Architecture is all about creating models aka prototypes, for the purpose of tweaking and perfecting the design before actually going into construction. While the use of 3D printing continues to be adapted into producing design models, architects are slowly gravitating towards the aesthetics, style and potential of 3D printed architectural models. When the architect, model and 3D printer are intertwined, the integration of the three entities produces refined architectural design in the truest sense.
3d printers begin with construction of thin layers of objects at a time, gradually building up layers immediately on top. For this purpose, various technologies and methods are used for assembling these physical versions of digital architectural models. Models use all kinds of materials, such as steel, aluminum, thermoplastics such as nylon, glass, ceramics, etc. Architects of the contemporary era use a wide range of media to develop, manifest and communicate their ideas. Simple sketches turned into CAD files and then into 3D printed models are the most appropriate for visualizing a design in its final form. 3d printing has enhanced the capacity to explore three dimensional models in developing designs and aesthetics.

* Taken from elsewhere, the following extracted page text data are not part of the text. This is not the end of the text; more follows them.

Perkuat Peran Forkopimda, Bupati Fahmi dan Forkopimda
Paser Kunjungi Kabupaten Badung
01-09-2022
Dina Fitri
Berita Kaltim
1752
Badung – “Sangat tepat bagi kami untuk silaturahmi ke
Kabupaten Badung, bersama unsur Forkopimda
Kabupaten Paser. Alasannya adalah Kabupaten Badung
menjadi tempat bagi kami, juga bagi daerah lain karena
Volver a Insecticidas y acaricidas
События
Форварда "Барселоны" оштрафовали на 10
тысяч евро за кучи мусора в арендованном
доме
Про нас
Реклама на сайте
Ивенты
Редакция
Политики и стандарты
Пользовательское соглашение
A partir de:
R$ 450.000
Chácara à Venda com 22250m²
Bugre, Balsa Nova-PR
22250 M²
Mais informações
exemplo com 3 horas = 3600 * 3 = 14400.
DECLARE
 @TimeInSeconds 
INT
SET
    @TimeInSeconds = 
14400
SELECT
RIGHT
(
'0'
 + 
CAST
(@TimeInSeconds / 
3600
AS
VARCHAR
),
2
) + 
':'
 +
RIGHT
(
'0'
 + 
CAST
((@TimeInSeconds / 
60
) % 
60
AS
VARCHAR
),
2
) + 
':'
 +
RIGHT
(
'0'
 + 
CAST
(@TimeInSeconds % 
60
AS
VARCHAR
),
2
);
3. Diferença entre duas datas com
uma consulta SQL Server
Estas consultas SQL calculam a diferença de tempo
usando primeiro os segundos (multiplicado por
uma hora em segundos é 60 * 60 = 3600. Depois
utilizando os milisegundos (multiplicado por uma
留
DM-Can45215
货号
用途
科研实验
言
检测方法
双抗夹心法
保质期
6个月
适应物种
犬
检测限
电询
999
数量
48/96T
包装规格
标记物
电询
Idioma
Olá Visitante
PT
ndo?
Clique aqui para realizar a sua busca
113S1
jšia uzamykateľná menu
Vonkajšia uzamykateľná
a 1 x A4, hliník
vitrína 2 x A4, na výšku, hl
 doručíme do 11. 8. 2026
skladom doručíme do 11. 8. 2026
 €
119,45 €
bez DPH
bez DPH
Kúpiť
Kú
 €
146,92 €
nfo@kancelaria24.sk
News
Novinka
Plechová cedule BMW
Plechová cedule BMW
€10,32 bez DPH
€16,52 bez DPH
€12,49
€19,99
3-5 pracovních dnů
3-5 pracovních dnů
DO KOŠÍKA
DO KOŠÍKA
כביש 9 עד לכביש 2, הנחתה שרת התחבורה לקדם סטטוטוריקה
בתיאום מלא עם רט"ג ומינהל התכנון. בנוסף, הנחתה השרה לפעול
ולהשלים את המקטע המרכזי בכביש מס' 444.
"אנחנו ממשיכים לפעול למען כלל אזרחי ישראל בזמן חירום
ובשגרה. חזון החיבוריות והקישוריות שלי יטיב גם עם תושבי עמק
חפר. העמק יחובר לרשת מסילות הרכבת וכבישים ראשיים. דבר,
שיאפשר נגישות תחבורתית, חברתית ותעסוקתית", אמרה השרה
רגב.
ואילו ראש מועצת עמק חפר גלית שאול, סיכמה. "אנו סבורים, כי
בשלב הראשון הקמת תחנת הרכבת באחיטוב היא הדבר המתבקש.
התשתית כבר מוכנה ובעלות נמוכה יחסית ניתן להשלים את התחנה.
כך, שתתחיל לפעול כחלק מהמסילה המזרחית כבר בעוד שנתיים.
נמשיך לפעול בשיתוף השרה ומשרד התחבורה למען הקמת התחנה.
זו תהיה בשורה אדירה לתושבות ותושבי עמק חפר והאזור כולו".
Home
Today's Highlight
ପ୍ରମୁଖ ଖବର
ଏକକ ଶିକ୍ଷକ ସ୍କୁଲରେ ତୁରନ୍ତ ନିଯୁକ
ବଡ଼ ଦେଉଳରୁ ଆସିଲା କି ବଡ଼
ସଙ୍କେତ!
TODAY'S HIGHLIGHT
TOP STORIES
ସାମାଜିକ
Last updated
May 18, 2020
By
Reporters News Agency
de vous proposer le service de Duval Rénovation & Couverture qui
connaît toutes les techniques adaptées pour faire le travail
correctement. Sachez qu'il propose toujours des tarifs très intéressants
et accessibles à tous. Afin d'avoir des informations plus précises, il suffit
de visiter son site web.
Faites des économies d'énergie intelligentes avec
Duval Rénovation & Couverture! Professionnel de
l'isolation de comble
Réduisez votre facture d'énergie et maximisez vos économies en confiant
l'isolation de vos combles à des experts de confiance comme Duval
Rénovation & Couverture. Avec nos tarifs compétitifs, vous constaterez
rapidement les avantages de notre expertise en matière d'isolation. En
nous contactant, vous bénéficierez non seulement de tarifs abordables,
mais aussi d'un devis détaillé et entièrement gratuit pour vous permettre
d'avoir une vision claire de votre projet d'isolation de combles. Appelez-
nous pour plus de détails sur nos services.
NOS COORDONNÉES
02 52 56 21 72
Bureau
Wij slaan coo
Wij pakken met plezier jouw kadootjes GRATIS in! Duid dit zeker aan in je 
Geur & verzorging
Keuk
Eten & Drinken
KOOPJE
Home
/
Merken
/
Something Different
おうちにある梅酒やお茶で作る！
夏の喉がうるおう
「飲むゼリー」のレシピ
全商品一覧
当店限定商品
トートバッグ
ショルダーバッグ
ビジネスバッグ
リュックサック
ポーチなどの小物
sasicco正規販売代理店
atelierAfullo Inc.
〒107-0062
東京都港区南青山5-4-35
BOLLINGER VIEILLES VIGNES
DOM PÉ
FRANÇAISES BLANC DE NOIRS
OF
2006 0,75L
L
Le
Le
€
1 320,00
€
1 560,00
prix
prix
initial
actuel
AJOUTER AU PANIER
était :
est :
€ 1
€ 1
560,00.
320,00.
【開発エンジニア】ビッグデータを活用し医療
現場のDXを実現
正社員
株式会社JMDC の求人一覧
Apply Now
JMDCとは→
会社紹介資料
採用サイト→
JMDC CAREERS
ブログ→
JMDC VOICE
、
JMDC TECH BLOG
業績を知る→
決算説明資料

One thing is certain, accuracy and beauty are what an architect looks for in his model. This is where the use of CNC comes into play. Two leading technologies, CNC milling and turning, make it possible to create shapes and cuts that are accurate to the millimeter. CNC makes rapid prototyping accurate and fit for any architectural model. These features include those complex ones that a human machinist might find impossible. For small production runs and rapid prototyping of different parts of the model, CNC is a great option. Several steps can be consolidated into one, producing architectural models in the quickest way possible. CNC is also exceptional for high gloss surfaces that precisely match the 3d CAD design.
Last year, a Chinese building company actually 3d printed ten houses in a single day using nothing but recycled materials. The engineers on that team had 3d printed prototypes of steel notes, along with a robot that could 3D print any complex metal structure on any surface. Stunning eh?
While the application of 3D printing technologies is lucrative as a method of construction, the most use out of it so far has been in creating models. Compared to traditional methods, 3D printed rapid prototyping creates an exciting forward shift in design which is beyond any other machine’s output.
Another great advancement made in the field of architectural construction was the prototype of a machine that is capable of printing buildings. If the design is fed to the CNC, it prints out the parts as required. Even though it requires to be assembled manually, this is a key advantage over other prototypes. A very detailed 3D computer model is prepared, the information is converted into cutting information using a digital process, and then 3D objects are unfolded and laid on a sheet. In this process, an exact match is found for the model components. There is absolutely no requirement of translation. In site specific architecture, along with industrial accuracy, this combines the efficiency of bespoke components.
Even though 3D printing may be considered complex, 3D printed models are far more accurate and have the potential to reduce cost. Architects do not need to engage in the technical matters of 3D printing, however, having a fair understanding of its capability can give a good idea about the extent of this technology. Increasing the value of a model as a design and communication tool is where the real value lies in this pursuit.